Kurze Übung 1:
Prüfe für jede der folgenden Aussagen, ob sie mit dem Textauszug übereinstimmt. Antworte jeweils mit Ja oder Nein und zitiere die entscheidenden Worte des Textauszugs wörtlich.
(a) Der Abbildungsteil des zuerst besprochenen Buches steht am Schluss des Buches.
(b) Dubys Buch wurde von Grete Osterwald übersetzt.
(c) Duby untersucht vor allem die Gottesvorstellungen der mittelalterlichen Gesellschaft.
Kurze Übung 2: Gib den Abschnitt des Textauszugs zwischen „Bedauerlich ist, daß“ und „von Grete Osterwald.“, beide eingeschlossen, wortgetreu wieder.
Kurze Übung 3:
Beantworte bitte die folgenden Fragen zum Textauszug.
(a) In welchem Verlag ist Dubys Buch erschienen?
(b) In wie viele „Stände“ gliedert das beschriebene Ordnungsmodell die Gesamtgesellschaft?
(c) Zu Anfang welches Jahrhunderts ist das Gliederungsschema laut Dubys Leitfrage zu einem gesellschaftlichen Ordnungsprinzip geworden?

Textauszug:
※ ※ ※

Bedauerlich ist, daß der informative Abbildungsteil (am Schluß des Buches) nicht in den Text integriert
werden konnte. Aufgrund des ausgezeichneten sprachlichen Ausdrucks und der übersichtlichen Gliederung
ist das Buch aber auch ohnedies eine instruktive Lesefreude, der große Verbreitung zu wünschen ist.

Darmstadt Alfred Georg Frei

Georges Duby: Die drei Ordnungen. Das Weltbild des Feudalismus. Übersetzt von Grete Osterwald.
Frankfurt a.M.: Suhrkamp 1981. 511 S.

Der Autor untersucht nicht Raum-, Zeit-, Natur- und Gottesvorstellungen der mittelalterlichen
Gesellschaft, wie es der Untertitel des Buches »Weltbild« vermuten lassen könnte; Gegenstand des Buches
sind Vorstellungen über die soziale Gliederung der mittelalterlichen Feudalgesellschaft; zur Sprache
gebracht werden Geschichte und Funktion eines Ordnungsmodells, welches die Gesamtgesellschaft in drei
»Stände« aufgliederte - in die betenden Kleriker und Mönche, in die schwerttragenden und kämpfenden
Ritter und Herren sowie in die arbeitenden und abgabepflichtigen Bauern. Dubys Leitfrage lautet: Warum
ist dieses Gliederungsschema, das sogenannte »System der Trifunktionalität«, gerade zu Anfang des
11. Jahrhunderts zu einem gesellschaftlichen Ordnungsprinzip geworden?

※ ※ ※

[Sammlungseinträge]
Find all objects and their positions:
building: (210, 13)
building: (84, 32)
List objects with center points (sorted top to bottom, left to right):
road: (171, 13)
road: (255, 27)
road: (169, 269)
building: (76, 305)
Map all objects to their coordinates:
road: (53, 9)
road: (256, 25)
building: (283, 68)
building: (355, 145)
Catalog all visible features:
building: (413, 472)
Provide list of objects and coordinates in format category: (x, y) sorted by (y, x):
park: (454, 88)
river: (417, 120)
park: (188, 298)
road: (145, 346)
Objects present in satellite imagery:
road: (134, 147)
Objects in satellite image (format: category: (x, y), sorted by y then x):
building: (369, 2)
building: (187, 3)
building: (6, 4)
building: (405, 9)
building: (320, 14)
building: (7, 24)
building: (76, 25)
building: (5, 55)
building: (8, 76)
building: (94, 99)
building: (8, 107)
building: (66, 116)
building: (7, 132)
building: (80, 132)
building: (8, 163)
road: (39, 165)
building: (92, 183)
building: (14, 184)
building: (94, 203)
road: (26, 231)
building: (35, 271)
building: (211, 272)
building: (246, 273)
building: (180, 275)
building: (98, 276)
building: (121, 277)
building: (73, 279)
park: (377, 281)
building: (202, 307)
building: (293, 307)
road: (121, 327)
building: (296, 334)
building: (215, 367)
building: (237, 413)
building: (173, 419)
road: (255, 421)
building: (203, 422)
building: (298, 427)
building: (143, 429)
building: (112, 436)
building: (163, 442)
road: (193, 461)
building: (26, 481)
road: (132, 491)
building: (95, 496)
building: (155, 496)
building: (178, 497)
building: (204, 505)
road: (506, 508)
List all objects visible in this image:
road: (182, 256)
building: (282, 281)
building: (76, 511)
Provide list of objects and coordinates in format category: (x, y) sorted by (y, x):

※ ※ ※

Vollständige Antwort 1:
(a) Ja: „der informative Abbildungsteil (am Schluß des Buches)“
(b) Ja: „Übersetzt von Grete Osterwald.“
(c) Nein: „Der Autor untersucht nicht Raum-, Zeit-, Natur- und Gottesvorstellungen der mittelalterlichen Gesellschaft“

Vollständige Antwort 2:
Bedauerlich ist, daß der informative Abbildungsteil (am Schluß des Buches) nicht in den Text integriert
werden konnte. Aufgrund des ausgezeichneten sprachlichen Ausdrucks und der übersichtlichen Gliederung
ist das Buch aber auch ohnedies eine instruktive Lesefreude, der große Verbreitung zu wünschen ist.

Darmstadt Alfred Georg Frei

Georges Duby: Die drei Ordnungen. Das Weltbild des Feudalismus. Übersetzt von Grete Osterwald.

Vollständige Antwort 3:
(a) Suhrkamp
(b) In drei
(c) Des 11. Jahrhunderts